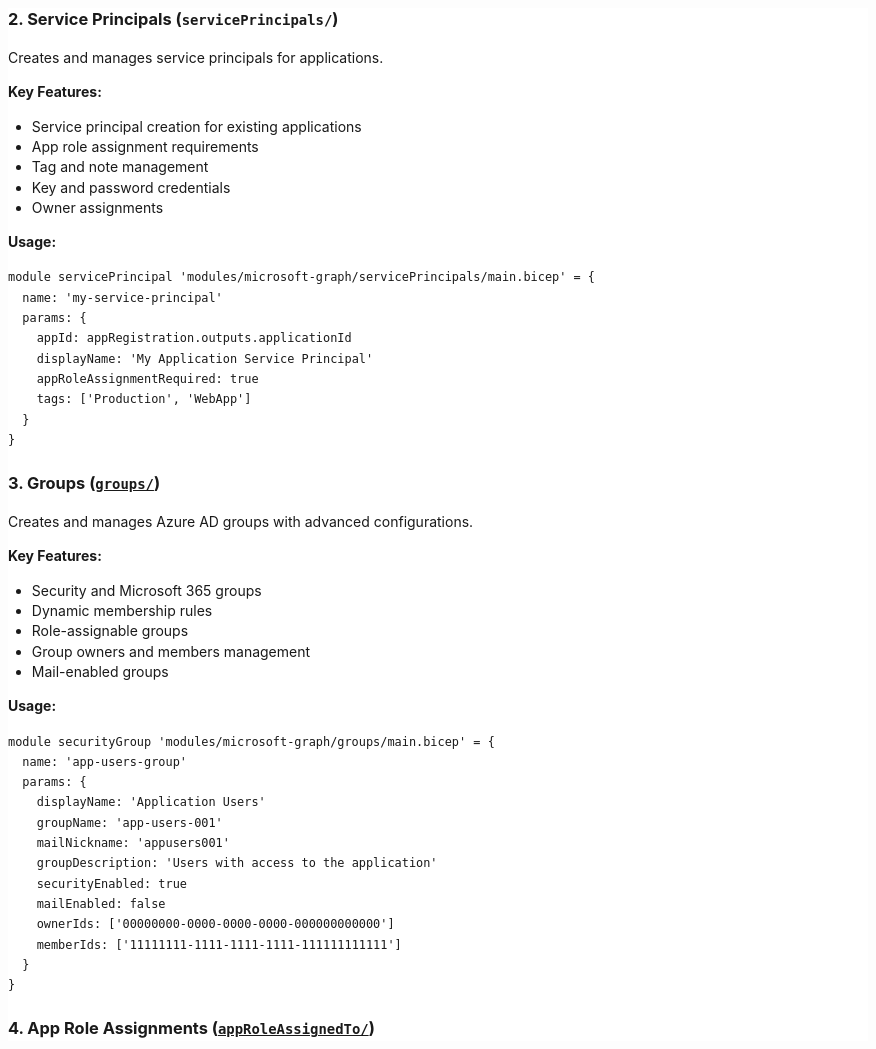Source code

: ### 2. Service Principals (`servicePrincipals/`)
Creates and manages service principals for applications.

**Key Features:**
- Service principal creation for existing applications
- App role assignment requirements
- Tag and note management
- Key and password credentials
- Owner assignments

**Usage:**
```bicep
module servicePrincipal 'modules/microsoft-graph/servicePrincipals/main.bicep' = {
  name: 'my-service-principal'
  params: {
    appId: appRegistration.outputs.applicationId
    displayName: 'My Application Service Principal'
    appRoleAssignmentRequired: true
    tags: ['Production', 'WebApp']
  }
}
```

### 3. Groups ([`groups/`](modules/microsoft-graph/groups/))

Creates and manages Azure AD groups with advanced configurations.

**Key Features:**

- Security and Microsoft 365 groups
- Dynamic membership rules
- Role-assignable groups
- Group owners and members management
- Mail-enabled groups

**Usage:**

```bicep
module securityGroup 'modules/microsoft-graph/groups/main.bicep' = {
  name: 'app-users-group'
  params: {
    displayName: 'Application Users'
    groupName: 'app-users-001'
    mailNickname: 'appusers001'
    groupDescription: 'Users with access to the application'
    securityEnabled: true
    mailEnabled: false
    ownerIds: ['00000000-0000-0000-0000-000000000000']
    memberIds: ['11111111-1111-1111-1111-111111111111']
  }
}
```

### 4. App Role Assignments ([`appRoleAssignedTo/`](modules/microsoft-graph/appRoleAssignedTo/))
==============================
Write out, word for word, the line that contains "### 3. Groups" and every line after it through the last line of the listing.

__Response to this task__
### 3. Groups ([`groups/`](modules/microsoft-graph/groups/))

Creates and manages Azure AD groups with advanced configurations.

**Key Features:**

- Security and Microsoft 365 groups
- Dynamic membership rules
- Role-assignable groups
- Group owners and members management
- Mail-enabled groups

**Usage:**

```bicep
module securityGroup 'modules/microsoft-graph/groups/main.bicep' = {
  name: 'app-users-group'
  params: {
    displayName: 'Application Users'
    groupName: 'app-users-001'
    mailNickname: 'appusers001'
    groupDescription: 'Users with access to the application'
    securityEnabled: true
    mailEnabled: false
    ownerIds: ['00000000-0000-0000-0000-000000000000']
    memberIds: ['11111111-1111-1111-1111-111111111111']
  }
}
```

### 4. App Role Assignments ([`appRoleAssignedTo/`](modules/microsoft-graph/appRoleAssignedTo/))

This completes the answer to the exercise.